[Intel-gfx] [PATCH v5 07/10] drm/i915/guc: Extract GuC error capture lists on G2H notification.

Sun Feb 13 19:47:00 UTC 2022

Thanks Umesh for reviewing the patch.
Am fixing all the rest but a couple of comments.
Responses to the latter and other questions below:

...alan

> > +enum intel_guc_state_capture_event_status {
> > +	INTEL_GUC_STATE_CAPTURE_EVENT_STATUS_SUCCESS = 0x0,
> > +	INTEL_GUC_STATE_CAPTURE_EVENT_STATUS_NOSPACE = 0x1,
> > +};
> > +
> > +#define INTEL_GUC_STATE_CAPTURE_EVENT_STATUS_MASK      0x1
> 
> MASK is not needed. See below

Alan: Oh wait, actually the mask for the capture status is 0x000000FF
(above is a typo). I'll fix above  mask and shall not change the 
code below because the upper 24 bits of the first dword of this msg 
is not defined.

...

> > +static int guc_capture_buf_cnt(struct __guc_capture_bufstate *buf)
> > +{
> > +	if (buf->rd == buf->wr)
> > +		return 0;
> > +	if (buf->wr > buf->rd)
> > +		return (buf->wr - buf->rd);
> > +	return (buf->size - buf->rd) + buf->wr;
> > +}
> 
> Is this a circular buffer shared between GuC and kmd?
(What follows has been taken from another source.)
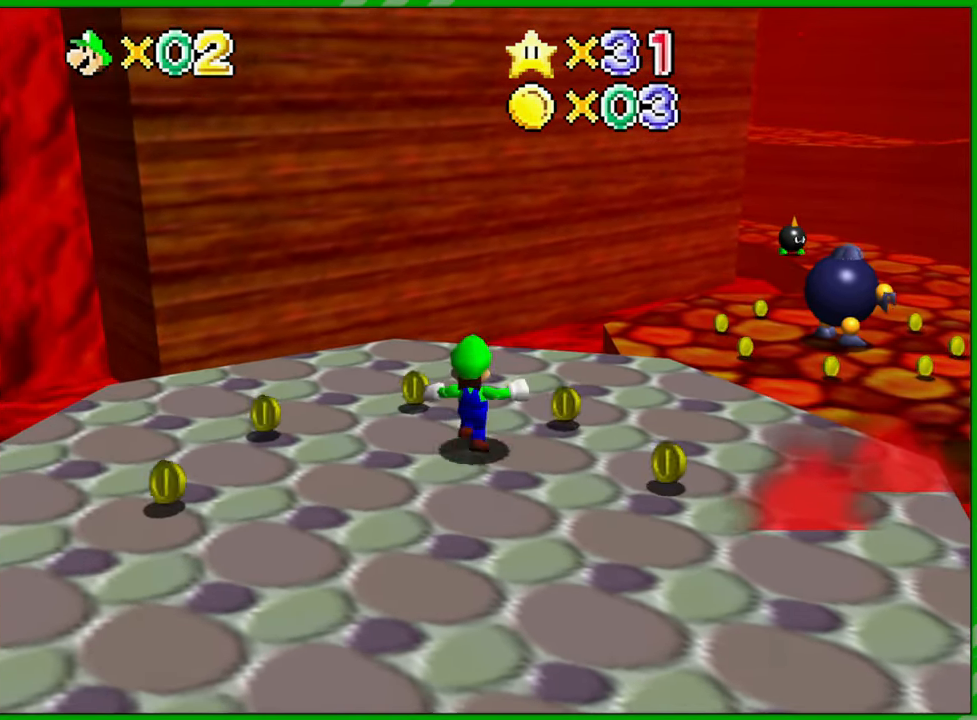
{"buttons": ["A", "Z"], "left_stick": "up-right", "events": [[183, "Z", "down"], [300, "A", "down"]]}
Since the size is 
> a power of 2, the above function is simply:
> 
Alan: not this is not a circular buffer, so I'll keep the above
version.
> static u32 guc_capture_buf_count(struct __guc_capture_bufstate *buf)
> {
> 	return (buf->wr - buf->rd) & (buf->size - 1);
> }
> 

...

> > +static int
> > +guc_capture_log_remove_dw(struct intel_guc *guc, struct __guc_capture_bufstate *buf,
> > +			  u32 *dw)
> > +{
> > +	struct drm_i915_private *i915 = guc_to_gt(guc)->i915;
> > +	int tries = 2;
> > +	int avail = 0;
> > +	u32 *src_data;
> > +
> > +	if (!guc_capture_buf_cnt(buf))
> > +		return 0;
> > +
> > +	while (tries--) {
> > +		avail = guc_capture_buf_cnt_to_end(buf);
> 
> Shouldn't this be avail = guc_capture_buf_cnt(buf)?
> 

Alan : The "guc_capture_log_get_[foo]" functions only call above
guc_capture_log_remove_dw when there isnt sufficient space to
copy out an entire structure from the space between the read pointer
and the end of the subregion (before the wrap-around). Those function
would populate the structure dword by dword by calling above func.
(NOTE the buffer and all error capture output structs are dword
aligned). Thats why above function tries twice and resets buf->rd = 0
if we find no space left at the end of the subregion (i.e. need to
wrap around) - which can only be done by calling
"guc_capture_buf_cnt_to_end".

...

> > +
> > +	/* Bookkeeping stuff */
> > +	guc->log_state[GUC_CAPTURE_LOG_BUFFER].flush += log_buf_state_local.flush_to_file;
> > +	new_overflow = intel_guc_check_log_buf_overflow(guc,
> > +							&guc->log_state[GUC_CAPTURE_LOG_BUFFER],
> > +							full_count);
> 
> I am not sure how the overflow logic works here and whether it is 
> applicable to the error capture buffer. Is the guc log buffer one big 
> buffer where the error capture is just a portion of that buffer? If so, 
> is the wrap around applicable to just the errorcapture buffer or to the 
> whole buffer?
> 
Alan: Yes, the guc log buffer is one big log buffer but there are 3 independent
subregions within that are populated with different content and are used
in different ways and timings. Each guc-log subregion (general-logs,
crash-dump and error-capture) has it's own read and write pointers.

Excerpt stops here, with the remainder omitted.